Ok, compared to the book, there are a lot of differences.  There were times watching this where I was like, “Huh.  I don’t remember that happening.  Did that happen?”  (Again, I didn’t remember the book well to begin with.)  But again, IMDb helped me out.  Once I read that, I started remembering how certain scenes were supposed to play out.

This movie is kind of billed as a historical romance, which I can assure you the book was not.  That was probably the biggest twist.  The characters still generally fill their same roles, like Cora is the stronger of the girls and Alice is this fainting daisy all the time.

But the movie gave different outcomes to a lot of things.  I don’t want to spoil anything, but let’s just say that just because they survived in the book (if you’ve even read the book) does not necessarily mean they survive in the movie.  Those twists were actually fun because A) they were more unpredictable and B) they were daring.  I mean really daring.

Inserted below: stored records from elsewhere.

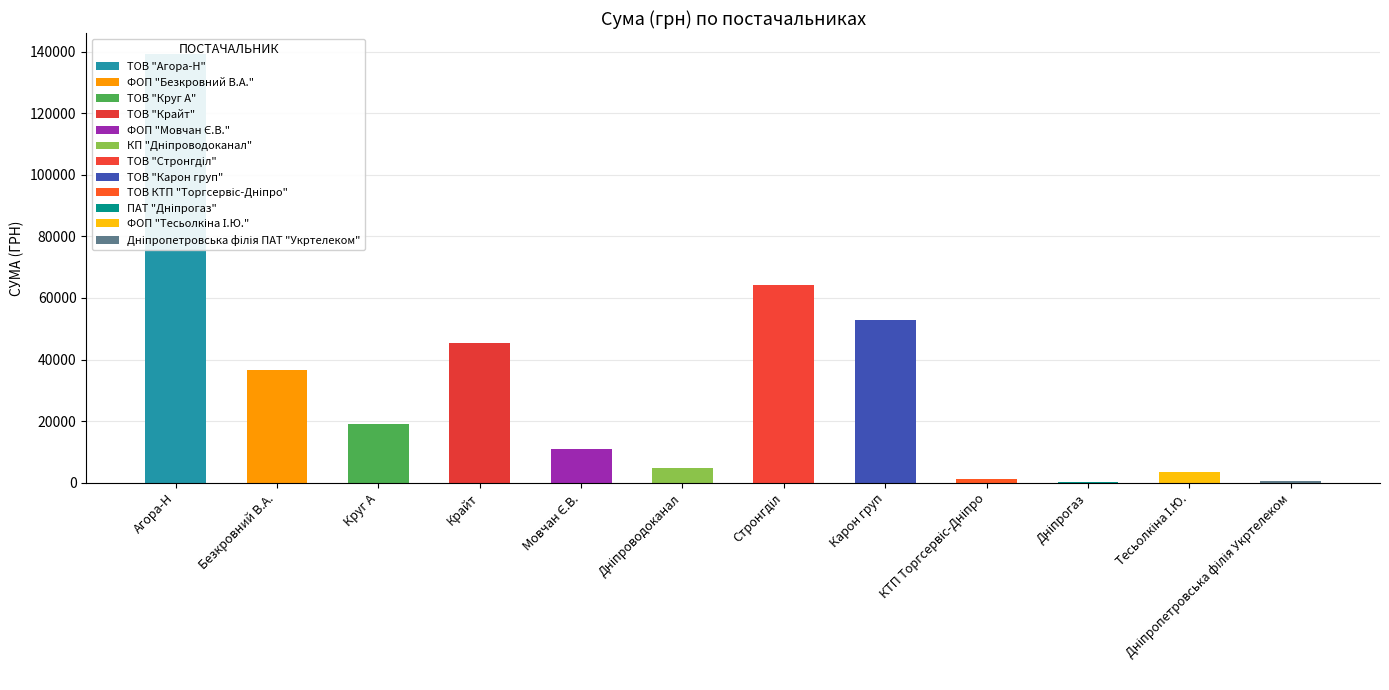

What is the change in value from КП "Дніпроводоканал" to ПАТ "Дніпрогаз"?

-4551.0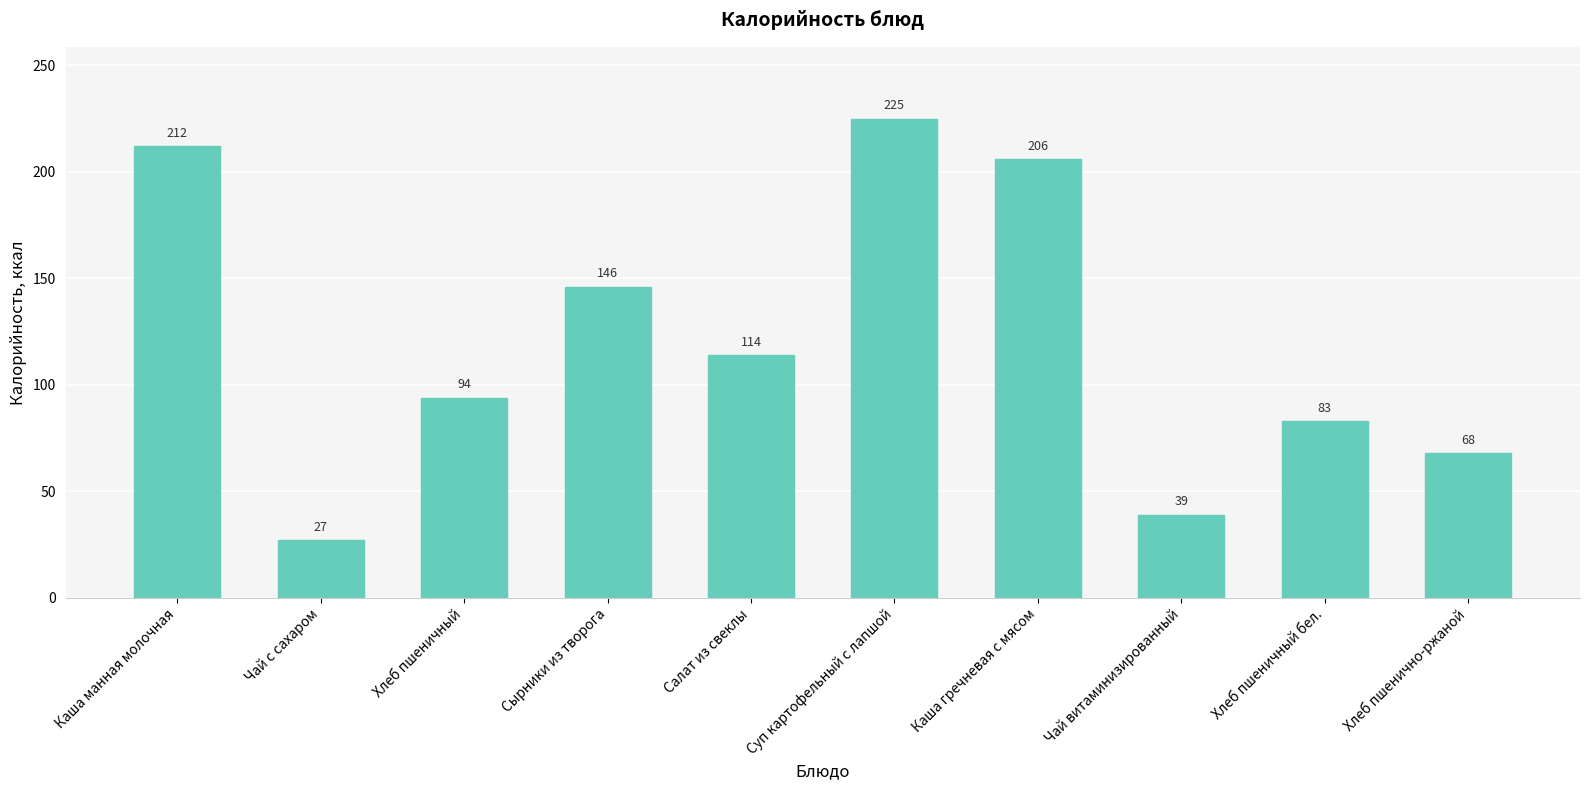

The chart shows a value of 114 at Салат из свеклы. True or false?

True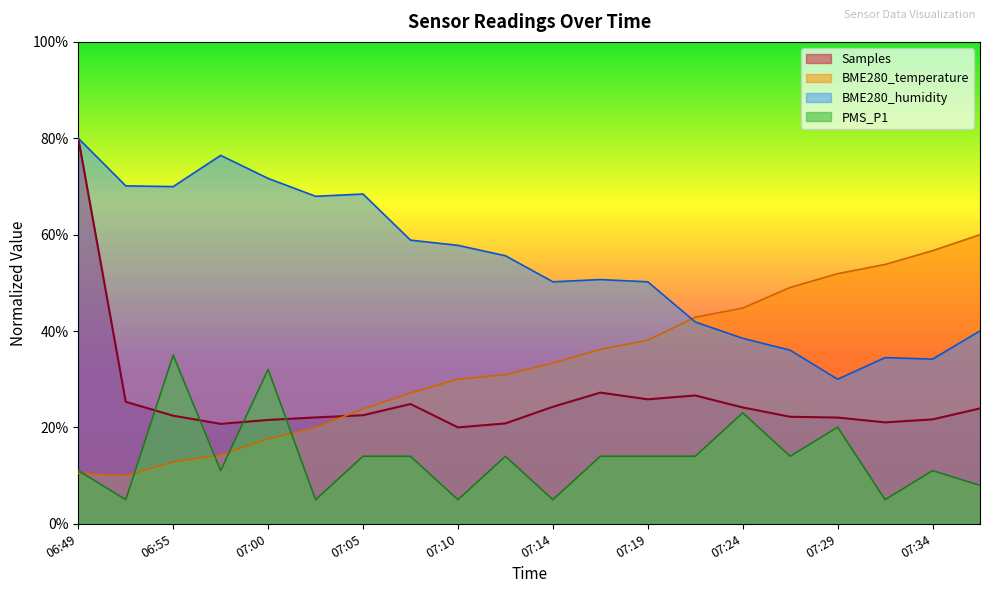

Rank the series by their maximum value, from highest to lowest.

Samples, BME280_humidity, BME280_temperature, PMS_P1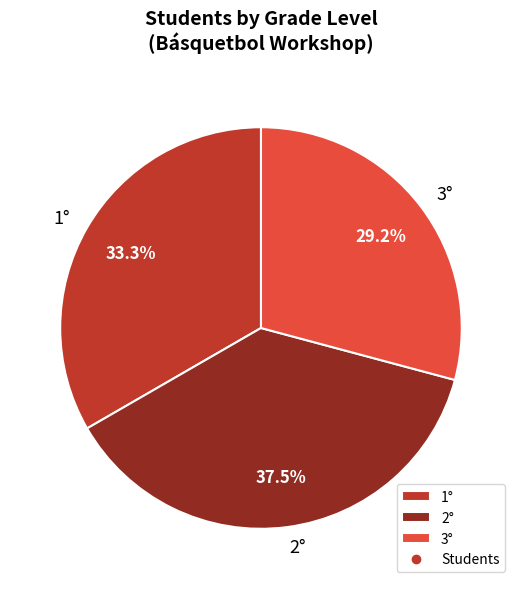

Does 2° represent more than half of the total?

No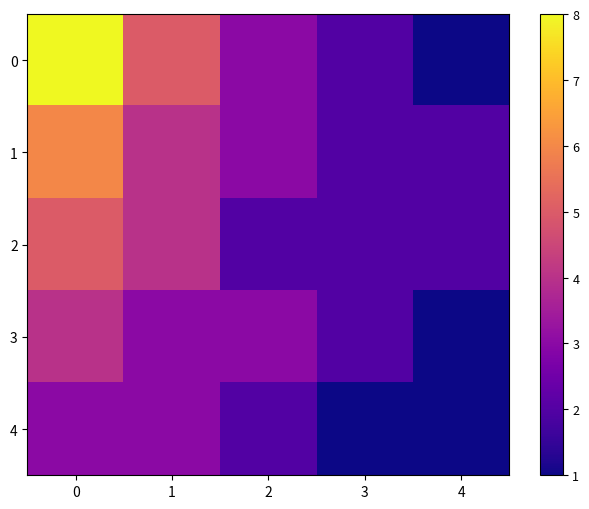

At how many categories does at least one series exceed 6?

1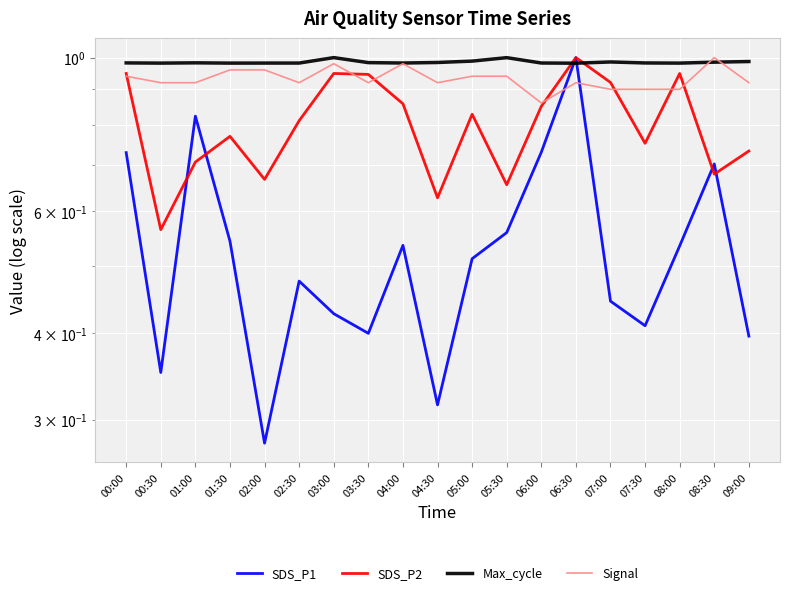

What are all the series names shown in the legend?

SDS_P1, SDS_P2, Max_cycle, Signal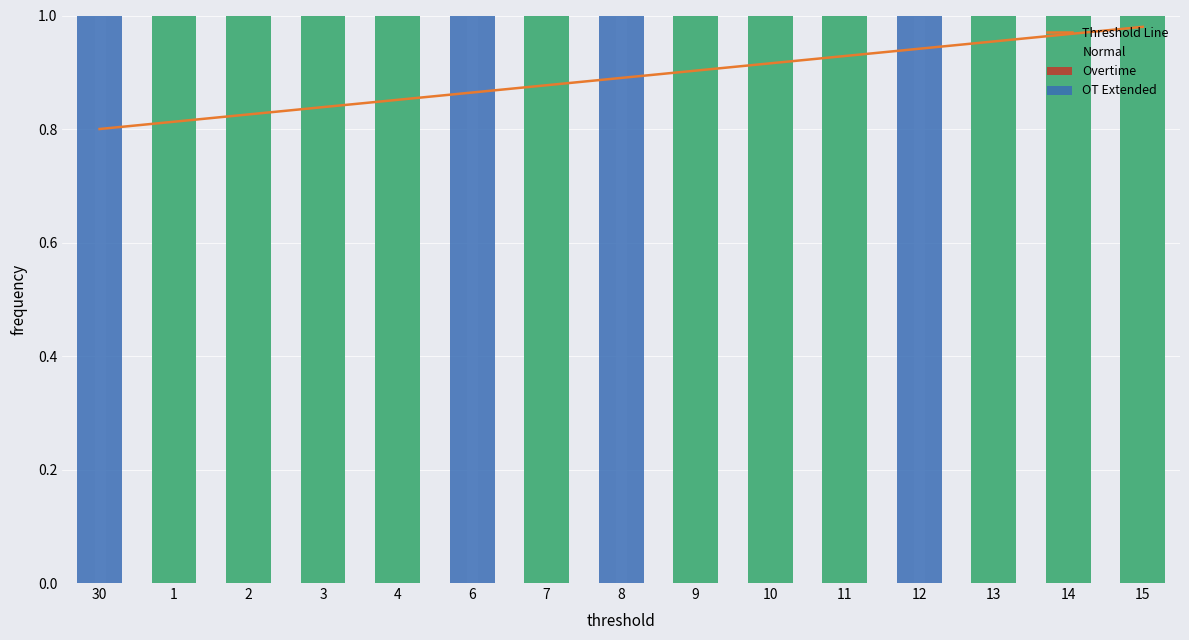

What is the greatest value displayed?

1.0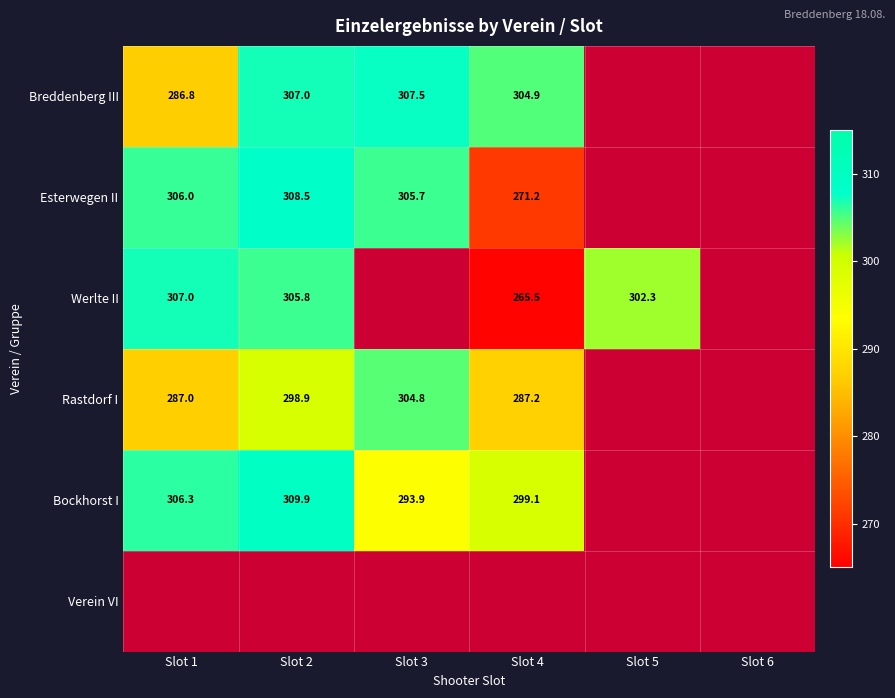

Which has a higher value, Slot 1 or Slot 4?

Slot 4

This movie’s been out for 27 years and you can tell where it maybe hasn’t aged well.  Some of the special effects are ridiculous.  (There’s this one, early on, where they’re shooting an elk or something and you can tell it’s basically a plastic model they just threw down a hill.  I laughed out loud.)  Some of the cinematic choices are weird.  Camera angles that change in ways I’m not used to or seem to focus a little too long on something.  But honestly, it was kind of better than I expected.

It’s good to watch once, maybe twice.  It won’t be a favorite of mine by any means, but I’m glad I watched it.